Yesterday we began our Christmas adventure by almost buying the biggest turkey on the planet. Our farm store informed us via email (which seems wrong somehow because our farm is run by Mennonites and I thought they were like the Amish and technology was banned) that the turkeys were running a little large this year and they would "understand if we wanted to cancel."
Dave and Janine afraid of a pumped up turkey? I don't think so, my friends. We bravely drove our Zip Car over the to the store, properly prepared with my extra large tote bag and empty egg carton to recycle because I am so evolved in that save the planet kind of way, as you may or may not know.
Anyway, we boldly marched up to the counter and verified our identification by telling the counter clerk our name. She then went out back as we waited with barely-able-to-contain anticipation. Ok, I kind of didn't really contain very well it as I might have squealed a little.

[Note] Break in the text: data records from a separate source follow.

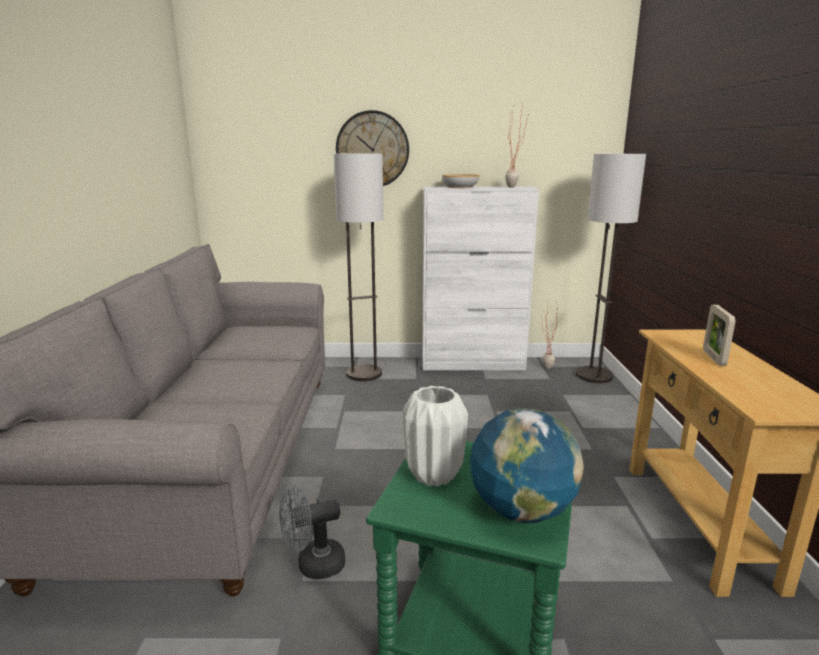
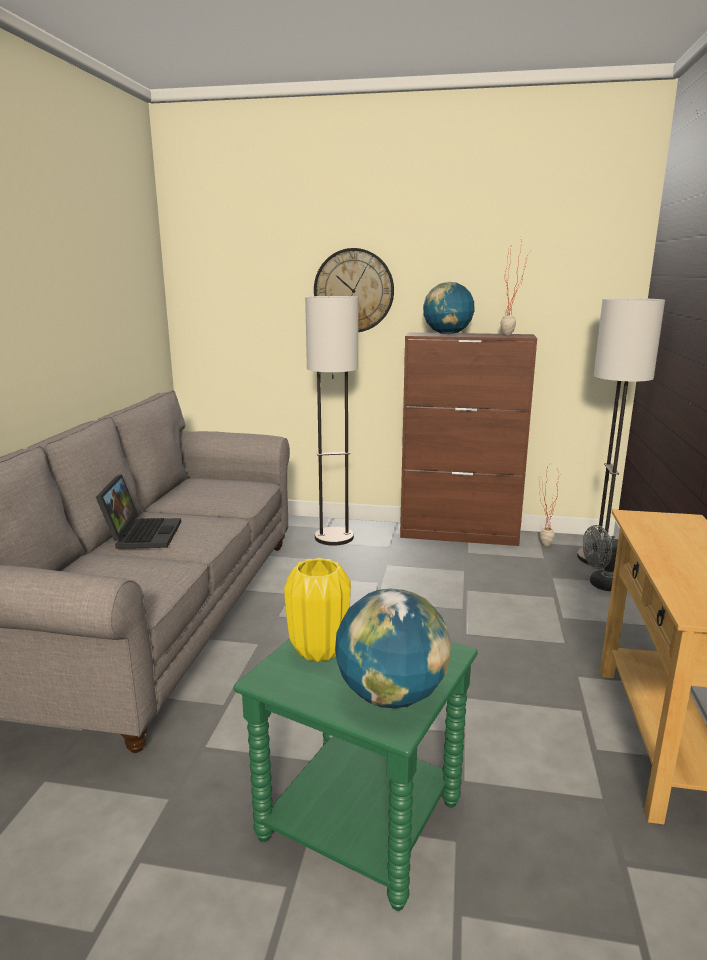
camera: 10 degrees right, 0 degrees up
(203, 380) = (142, 534): none -> laptop
(313, 565) = (220, 733): grey fan -> grey fan (601, 585)
(434, 475) = (319, 651): white vase -> yellow vase
(459, 187) = (447, 334): bowl -> globe
(473, 364) = (459, 534): white cabinet -> brown cabinet
(714, 357) = (680, 549): picture frame -> none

She eventually came through the door again with a very very very large parcel. This, people, was our turkey, our massive, Guinness World Records worthy turkey, the Mr T. of Birds. No, really, someone, somewhere said "I pity the fool who tries to cook this turkey." I'm not kidding, someone must have said that.
In the moments that followed, including the moment that the turkey was put on a scale and the scale (not easily fooled) refused to register the weight, I started to worry. I mean the leg on this turkey looked like a human leg, and that thought make me feel a little nauseous .
I started thinking about what time I would have to get up with the turkey in order for it to be done on time. I started worrying about being left alone in the kitchen with that turkey at 3:00 am - seriously that leg could knock me unconscious and/or possible kill me instantly or leave me brain damaged and bruised at least. I began to sweat.
After it was decided (best guess ) that the turkey weighed approximately 32 pounds, I had serious, serious reservations. Dave picked up the turkey (he's been working out lately) and we went to the corner to have a conference. I thought about our modest sized refrigerator, our great, but not giant oven, all those leftovers, as well as the previously mentioned scary--revenge seeking-dead-thing factor.
The clerk, sensing our reservations offered to see if there was another smaller turkey we could swap for. Not even a half second passed before I said yes. She suggested that perhaps they could cut Mr. T in half and sell 2 half-turkeys. I told her that was a great idea, knowing full well that even half that turkey could chase you down and bash your head in if he wanted to. Let's face it, this turkey escaped Thanksgiving. Surely he was a perfectly acceptable size back then. This was one smart bird, a sly, cunning mutant version of the usual dumb-ass variety.
Luckily there happened to be a less intimidating 27 pounder in the back and we gladly said yes and promptly secured him into our car seat which was safety approved for children weighing 20-40 pounds.
So, Merry Christmas Mr. T. Hope you enjoy wherever you end up, whether whole or in pieces. I'm sure, if you had come home with us - and after I wrestled you into the roaster and you realized you were behind the wheel of the Mercedes of all Roasters you would have accepted your fate, and gone towards the light without a struggle.
But still, I'm glad you're not here because you creeped me out.